By the same token that mortality risk reduction associated with an environmental or occupational safety regulation is counted as a benefit of the regulatory decision, it is also the case that the potential impact of a regulation that increases individuals’ risk of mortality should be considered as a cost of such regulation.
The short comment period for this regulation makes it impossible to collect data and develop statistical models to estimate with precision the increased risk of death that Americans will face if the Proposed Rule is adopted. However, it should be clear that CMS cannot credibly assume that the impact will be zero.
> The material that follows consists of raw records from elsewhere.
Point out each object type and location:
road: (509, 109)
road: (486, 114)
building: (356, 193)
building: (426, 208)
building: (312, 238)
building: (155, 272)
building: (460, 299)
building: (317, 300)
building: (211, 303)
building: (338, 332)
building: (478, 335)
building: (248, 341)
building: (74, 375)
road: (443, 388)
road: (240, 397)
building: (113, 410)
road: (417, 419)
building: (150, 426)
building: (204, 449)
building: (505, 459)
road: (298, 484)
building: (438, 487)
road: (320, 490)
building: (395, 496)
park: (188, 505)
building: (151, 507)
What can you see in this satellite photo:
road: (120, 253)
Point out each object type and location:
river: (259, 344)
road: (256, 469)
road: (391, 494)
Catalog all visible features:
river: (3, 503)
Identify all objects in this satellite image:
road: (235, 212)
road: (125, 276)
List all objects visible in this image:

Applying the $9.2 million per life unit risk value used by EPA to the 75 million Medicaid beneficiaries, we can extrapolate the following costs based on the estimated rate of increased death on the population:
- If the increased risk of death is only one in a million exposed individuals, the Proposed Rule would impose an annual cost impact of $690 million per year on the affected individuals and families;
- If the increased risk of death is only one in 100 thousand exposed individuals, the Proposed Rule would impose an annual cost impact of $6.9 billion dollars on the affected individuals and families; and
- If the increased risk of death is only one in 10 thousand exposed individuals, the Proposed Rule would impose an annual impact of $69 billion dollars on the affected individuals and families.
It is possible to construct a statistical model of relating reimbursement levels to access to health services and to population mortality rates in order to determine with some precision where in the range above the likely mortality cost of the Proposed Rule falls. This is the analytical work that.
Executive Order 12866 required CMS to do before publishing its Proposed Rule. CMS’s neglect of this fundamental task of regulatory analysis is astounding by itself, but equally astounding is the failure of CMS to present any estimate of any quantitative benefit of the Proposed Rule. Even if the cost of the risk of death imposed by this Proposed Rule is small, the rule is unjustified if the benefit of it is zero.
The administration has taken pride in the number of unnecessary, costly regulations that it has rolled back over the past three years. The claims of regulatory cost savings amount to hundreds of millions of dollars returned to the American people through reduced regulatory burdens. This one Proposed Rule alone has the potential to wipe-out the entire record of deregulatory achievement amassed by this administration.
We appreciate the goal of strengthening the overall fiscal integrity of public programs. However, because of our significant concerns regarding the detrimental effect the proposal will have on communities, employers, and state economies, we urge CMS to withdraw the Proposed Rule. An alternative to the Proposed Rule may be for CMS to collect data on the state financing mechanisms and then allow for sufficient time to assess and analyze this data to inform potential changes in future proposals or sub-regulatory guidance.